Data items:
= = =

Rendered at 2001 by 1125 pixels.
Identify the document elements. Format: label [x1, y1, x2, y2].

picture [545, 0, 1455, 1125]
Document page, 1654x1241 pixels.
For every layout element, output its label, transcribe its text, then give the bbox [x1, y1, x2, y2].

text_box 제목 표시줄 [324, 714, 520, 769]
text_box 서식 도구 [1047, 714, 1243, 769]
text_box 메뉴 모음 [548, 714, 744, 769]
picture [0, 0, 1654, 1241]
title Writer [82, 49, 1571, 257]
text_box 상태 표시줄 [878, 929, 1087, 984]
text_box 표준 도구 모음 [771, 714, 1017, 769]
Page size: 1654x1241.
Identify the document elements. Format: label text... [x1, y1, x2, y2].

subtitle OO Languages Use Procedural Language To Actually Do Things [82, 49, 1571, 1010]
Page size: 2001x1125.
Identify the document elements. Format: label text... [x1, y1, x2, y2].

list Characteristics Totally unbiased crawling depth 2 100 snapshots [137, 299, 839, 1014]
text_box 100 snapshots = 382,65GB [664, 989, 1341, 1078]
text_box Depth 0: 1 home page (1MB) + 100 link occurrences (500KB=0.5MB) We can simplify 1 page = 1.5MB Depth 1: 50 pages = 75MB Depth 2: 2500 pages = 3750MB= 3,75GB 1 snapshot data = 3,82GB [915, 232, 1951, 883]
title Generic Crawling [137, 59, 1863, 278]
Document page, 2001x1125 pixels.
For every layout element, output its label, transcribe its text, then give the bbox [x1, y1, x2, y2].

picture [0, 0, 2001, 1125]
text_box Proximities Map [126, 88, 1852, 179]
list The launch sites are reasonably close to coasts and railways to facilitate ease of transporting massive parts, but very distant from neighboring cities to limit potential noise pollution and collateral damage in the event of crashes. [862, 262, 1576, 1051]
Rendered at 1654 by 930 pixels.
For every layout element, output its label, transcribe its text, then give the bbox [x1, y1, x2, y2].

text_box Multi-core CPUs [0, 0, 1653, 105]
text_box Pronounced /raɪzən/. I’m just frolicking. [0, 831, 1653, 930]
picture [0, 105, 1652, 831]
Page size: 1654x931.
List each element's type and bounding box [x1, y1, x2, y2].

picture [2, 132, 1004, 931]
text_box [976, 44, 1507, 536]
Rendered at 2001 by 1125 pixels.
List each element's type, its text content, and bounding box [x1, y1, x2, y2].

= = =

Instruction.
Please copy every item above word for word, keeping each line as it appears.

Task output.
Rendered at 2001 by 1125 pixels.
Identify the document elements. Format: label [x1, y1, x2, y2].

picture [545, 0, 1455, 1125]
Document page, 1654x1241 pixels.
For every layout element, output its label, transcribe its text, then give the bbox [x1, y1, x2, y2].

text_box 제목 표시줄 [324, 714, 520, 769]
text_box 서식 도구 [1047, 714, 1243, 769]
text_box 메뉴 모음 [548, 714, 744, 769]
picture [0, 0, 1654, 1241]
title Writer [82, 49, 1571, 257]
text_box 상태 표시줄 [878, 929, 1087, 984]
text_box 표준 도구 모음 [771, 714, 1017, 769]
Page size: 1654x1241.
Identify the document elements. Format: label text... [x1, y1, x2, y2].

subtitle OO Languages Use Procedural Language To Actually Do Things [82, 49, 1571, 1010]
Page size: 2001x1125.
Identify the document elements. Format: label text... [x1, y1, x2, y2].

list Characteristics Totally unbiased crawling depth 2 100 snapshots [137, 299, 839, 1014]
text_box 100 snapshots = 382,65GB [664, 989, 1341, 1078]
text_box Depth 0: 1 home page (1MB) + 100 link occurrences (500KB=0.5MB) We can simplify 1 page = 1.5MB Depth 1: 50 pages = 75MB Depth 2: 2500 pages = 3750MB= 3,75GB 1 snapshot data = 3,82GB [915, 232, 1951, 883]
title Generic Crawling [137, 59, 1863, 278]
Document page, 2001x1125 pixels.
For every layout element, output its label, transcribe its text, then give the bbox [x1, y1, x2, y2].

picture [0, 0, 2001, 1125]
text_box Proximities Map [126, 88, 1852, 179]
list The launch sites are reasonably close to coasts and railways to facilitate ease of transporting massive parts, but very distant from neighboring cities to limit potential noise pollution and collateral damage in the event of crashes. [862, 262, 1576, 1051]
Rendered at 1654 by 930 pixels.
For every layout element, output its label, transcribe its text, then give the bbox [x1, y1, x2, y2].

text_box Multi-core CPUs [0, 0, 1653, 105]
text_box Pronounced /raɪzən/. I’m just frolicking. [0, 831, 1653, 930]
picture [0, 105, 1652, 831]
Page size: 1654x931.
List each element's type and bounding box [x1, y1, x2, y2].

picture [2, 132, 1004, 931]
text_box [976, 44, 1507, 536]
Rendered at 2001 by 1125 pixels.
List each element's type, its text content, and bounding box [x1, y1, x2, y2].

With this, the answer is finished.